Para comenzar, a diferencia de lo que fue la Unión Soviética, el tamaño y proyección exterior de la economía china la han acercado como segunda potencia mundial a la de Estados Unidos (con un producto interno bruto equivalente a 70% del de Estados Unidos, muy lejano al que la URSS y la Rusia de hoy nunca soñaron). No es por tanto extraño que la proyección exterior de China haya tenido un preeminente perfil económico que en años recientes, con la llegada de Xi Jinping al poder en 2013, asumió posiciones políticas más visibles, siempre con un fuerte componente económico y en el marco de un muy refinado ejercicio de la diplomacia. También, a diferencia de los tiempos de la Guerra Fría, la defensa china del principio de no intervención que cierra puertas al escrutinio sobre sus prácticas autoritarias y violaciones de derechos humanos de dimensiones continentales, se manifiesta en que su acción exterior no sea como lo fue la soviética, activa en la promoción e implantación de su modelo político en otras latitudes. En cambio, prevalece una combinación de criterios utilitarios en lo económico y pragmáticos en lo político, sin consideraciones ideológicas; todo ello sin negar -desde luego- los riesgos del atractivo del “modelo” para el refrescamiento de los autoritarismos y para lo que pudieran facilitar los vínculos con gobiernos autoritarios en operaciones sin las debidas precauciones, controles y evaluaciones.

Otro aspecto relevante es el apoyo, ciertamente selectivo, del gobierno chino a instancias multilaterales: es el tercer contribuyente a las Naciones Unidas (detrás de Estados Unidos y Japón) y el más grande, entre los cinco miembros permanentes del Consejo de Seguridad, para el presupuesto de las misiones de mantenimiento de la paz.
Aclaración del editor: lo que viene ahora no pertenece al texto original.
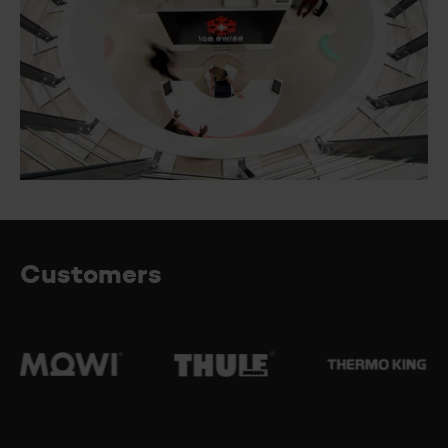
Customers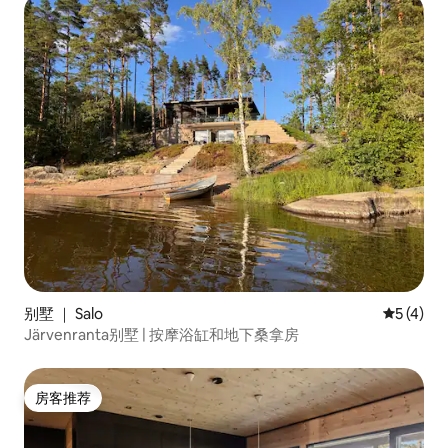
别墅 ｜ Salo
平均评分 
5 (4)
Järvenranta别墅 | 按摩浴缸和地下桑拿房
房客推荐
房客推荐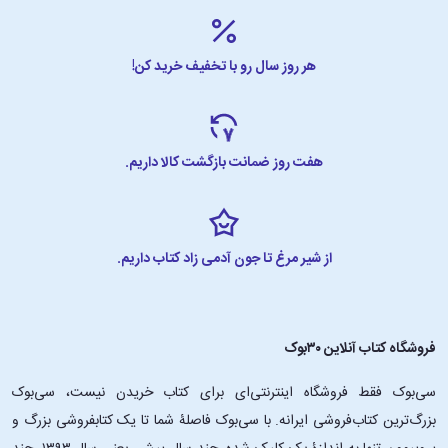
هر روز سال رو با تخفیف خرید کن!
هفت روز ضمانت بازگشت کالا داریم.
از شیر مرغ تا جون آدمی زاد کتاب داریم.
فروشگاه کتاب آنلاین ۳۰بوک
سی‌بوک فقط فروشگاه اینترنتی‌ای برای کتاب خریدن نیست، سی‌بوک
بزرگ‌ترین کتاب‌فروشی ایرانه. با سی‌بوک فاصلۀ شما تا یک کتابفروشی بزرگ و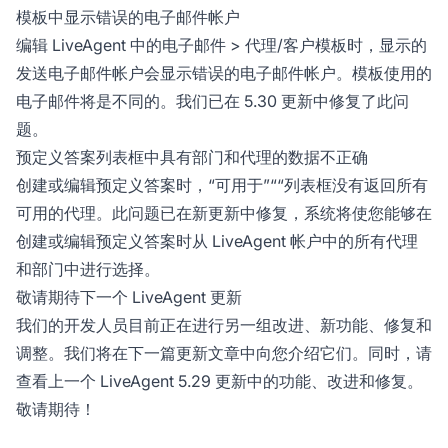
模板中显示错误的电子邮件帐户
编辑 LiveAgent 中的电子邮件 > 代理/客户模板时，显示的
发送电子邮件帐户会显示错误的电子邮件帐户。模板使用的
电子邮件将是不同的。我们已在 5.30 更新中修复了此问
题。
预定义答案列表框中具有部门和代理的数据不正确
创建或编辑预定义答案时，“可用于”““列表框没有返回所有
可用的代理。此问题已在新更新中修复，系统将使您能够在
创建或编辑预定义答案时从 LiveAgent 帐户中的所有代理
和部门中进行选择。
敬请期待下一个 LiveAgent 更新
我们的开发人员目前正在进行另一组改进、新功能、修复和
调整。我们将在下一篇更新文章中向您介绍它们。同时，请
查看上一个 LiveAgent 5.29 更新中的功能、改进和修复。
敬请期待！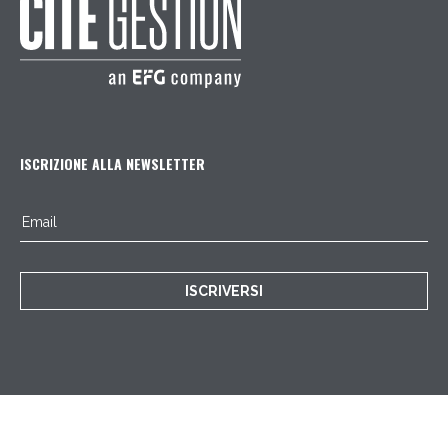
ISCRIZIONE ALLA NEWSLETTER
ISCRIVERSI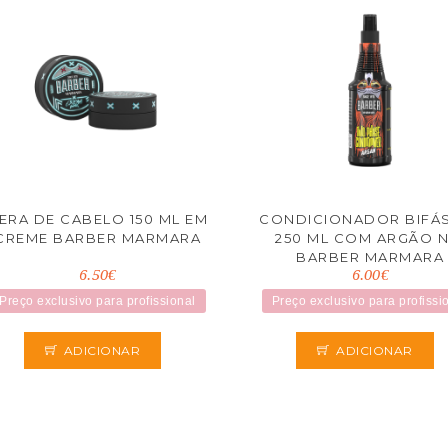
ERA DE CABELO 150 ML EM
CONDICIONADOR BIFÁ
CREME BARBER MARMARA
250 ML COM ARGÃO N
BARBER MARMARA
6.50€
6.00€
Preço exclusivo para profissional
Preço exclusivo para profissi
ADICIONAR
ADICIONAR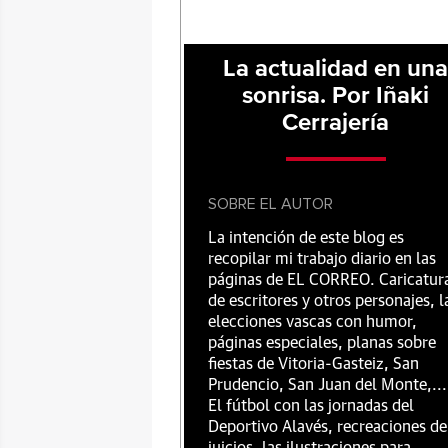
La actualidad en un
sonrisa. Por Iñaki
Cerrajería
SOBRE EL AUTOR
La intención de este blog es
recopilar mi trabajo diario en las
páginas de EL CORREO. Caricatur
de escritores y otros personajes, l
elecciones vascas con humor,
páginas especiales, planas sobre
fiestas de Vitoria-Gasteiz, San
Prudencio, San Juan del Monte,...
El fútbol con las jornadas del
Deportivo Alavés, recreaciones de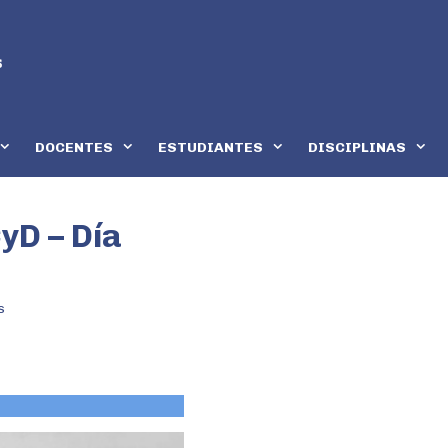
DOCENTES
ESTUDIANTES
DISCIPLINAS
CyD – Día
s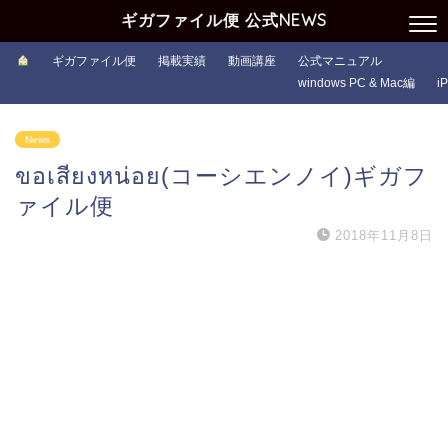
ギガファイル便 公式NEWS
ギガファイル便
掲載実績
動画講座
公式マニュアル
windows PC & Mac編
i
News
ขอเสียงหน่อย(コーシエンノイ)ギガフ
ァイル便
2018年11月8日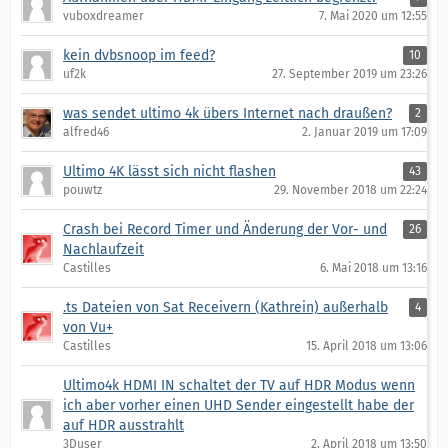
vuboxdreamer
7. Mai 2020 um 12:55
kein dvbsnoop im feed?
10
uf2k
27. September 2019 um 23:26
was sendet ultimo 4k übers Internet nach draußen?
2
alfred46
2. Januar 2019 um 17:09
Ultimo 4K lässt sich nicht flashen
43
pouwtz
29. November 2018 um 22:24
Crash bei Record Timer und Änderung der Vor- und
26
Nachlaufzeit
Castilles
6. Mai 2018 um 13:16
.ts Dateien von Sat Receivern (Kathrein) außerhalb
4
von Vu+
Castilles
15. April 2018 um 13:06
Ultimo4k HDMI IN schaltet der TV auf HDR Modus wenn
ich aber vorher einen UHD Sender eingestellt habe der
auf HDR ausstrahlt
3Duser
2. April 2018 um 13:50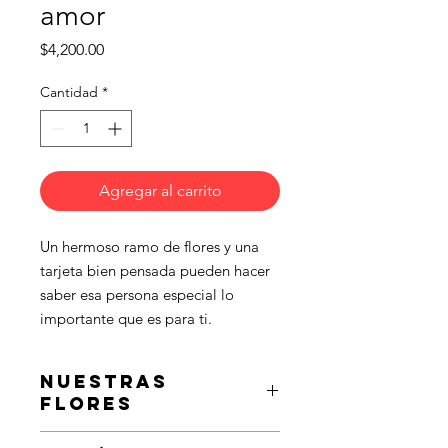
amor
Precio
$4,200.00
Cantidad
*
Agregar al carrito
Un hermoso ramo de flores y una 
tarjeta bien pensada pueden hacer 
saber esa persona especial lo 
importante que es para ti.
Nuestras
flores
Cuando se sorprende a alguien con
Ha mejorado su participación en mecanismos de arbitraje de disputas sobre inversiones y comercio, así como en sus compromisos en materia de cambio climático, no proliferación nuclear y control de pandemias. Pero también ha impulsado nuevos acuerdos e instituciones, paralelos a la institucionalidad financiera, comercial y estratégica internacional, como el Banco Asiático de Inversiones en Infraestructura y el Nuevo Banco de Desarrollo (creado por el grupo BRICS  que comparte con Brasil, Rusia, India y Suráfrica), el ya mencionado proyecto BRI, y  la Organización de Cooperación de Shanghai (con Rusia, Kazajistán, Kirguistán y Tayikistán).
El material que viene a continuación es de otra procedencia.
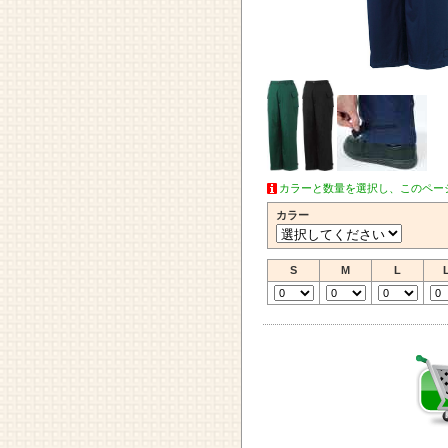
カラーと数量を選択し、このペー
カラー
S
M
L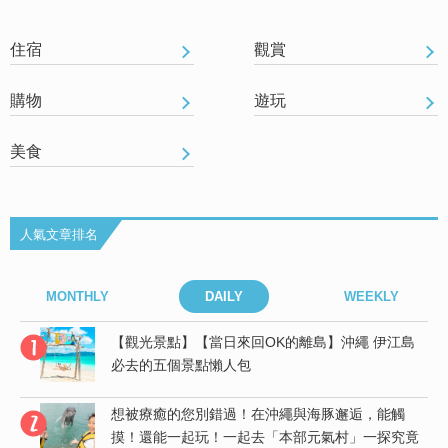
住宿
觀賞
購物
遊玩
美食
人氣文章排名
MONTHLY
DAILY
WEEKLY
島
【觀光景點】【當日來回OK的離島】沖繩 伊江島
必去的五個景點懶人包
想被療癒的您別錯過！在沖繩與海豚邂逅，能觸
竟
摸！還能一起玩！一起去「本部元氣村」一探究竟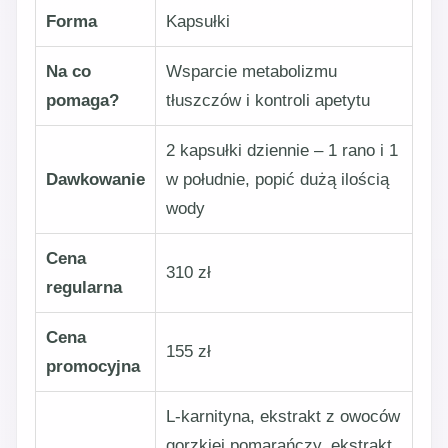
Forma
Kapsułki
Na co
Wsparcie metabolizmu
pomaga?
tłuszczów i kontroli apetytu
2 kapsułki dziennie – 1 rano i 1
Dawkowanie
w południe, popić dużą ilością
wody
Cena
310 zł
regularna
Cena
155 zł
promocyjna
L-karnityna, ekstrakt z owoców
gorzkiej pomarańczy, ekstrakt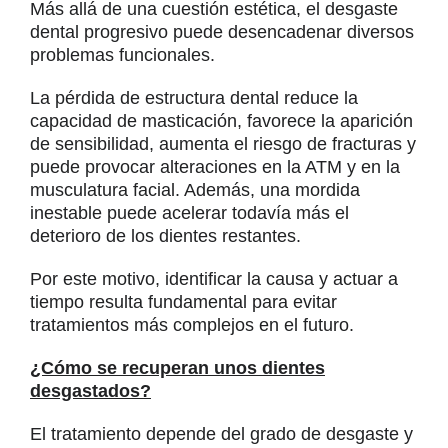
Más allá de una cuestión estética, el desgaste
dental progresivo puede desencadenar diversos
problemas funcionales.
La pérdida de estructura dental reduce la
capacidad de masticación, favorece la aparición
de sensibilidad, aumenta el riesgo de fracturas y
puede provocar alteraciones en la ATM y en la
musculatura facial. Además, una mordida
inestable puede acelerar todavía más el
deterioro de los dientes restantes.
Por este motivo, identificar la causa y actuar a
tiempo resulta fundamental para evitar
tratamientos más complejos en el futuro.
¿Cómo se recuperan unos dientes
desgastados?
El tratamiento depende del grado de desgaste y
El tejido presente de vínculos de China con países de Latinoamérica y el Caribe puede ilustrar este vistazo esquemático al lugar de China en el mapa, en aspectos de interés para los venezolanos. En lo más llamativo y general, dieciséis  países se han sumado a acuerdos que forman parte de  la iniciativa de La Franja y la Ruta (acuerdos BRI), en tanto que en materia de comercio e inversiones la presencia china es cada vez más notable. Como segundo mayor socio comercial de la región, dos tercios de su comercio se concentran en Brasil y Chile, seguidos por Perú, Argentina, México y Venezuela. En cuanto a flujo de capitales, los préstamos chinos llegaron a superar los del Banco Mundial, el BID y la CAF y el grueso de sus fondos se dirigieron a Venezuela, Brasil, Argentina y Ecuador. En años recientes ha habido cambios en la orientación de las inversiones directas que, aparte del sector extractivo, se han colocado en manufacturas y, especialmente, servicios (transporte, finanzas, generación y transmisión de electricidad, tecnología de información y comunicaciones, servicios de energía alternativa ), en países como Brasil, Perú, Argentina, México, Chile y Uruguay. En el desarrollo de todos estos acuerdos y negocios se fue haciendo necesario -vista la experiencia venezolana, conviene destacarlo- un mayor cuidado en la negociación de términos, seguimiento de los acuerdos y evaluación de su cumplimiento.

En suma, este abigarrado y ciertamente limitado conjunto de rasgos debería alentar un mejor conocimiento y atención a China como un actor internacional tan complejo como ineludible, con el que hay oportunidad y necesidad de desarrollar vínculos transparentes.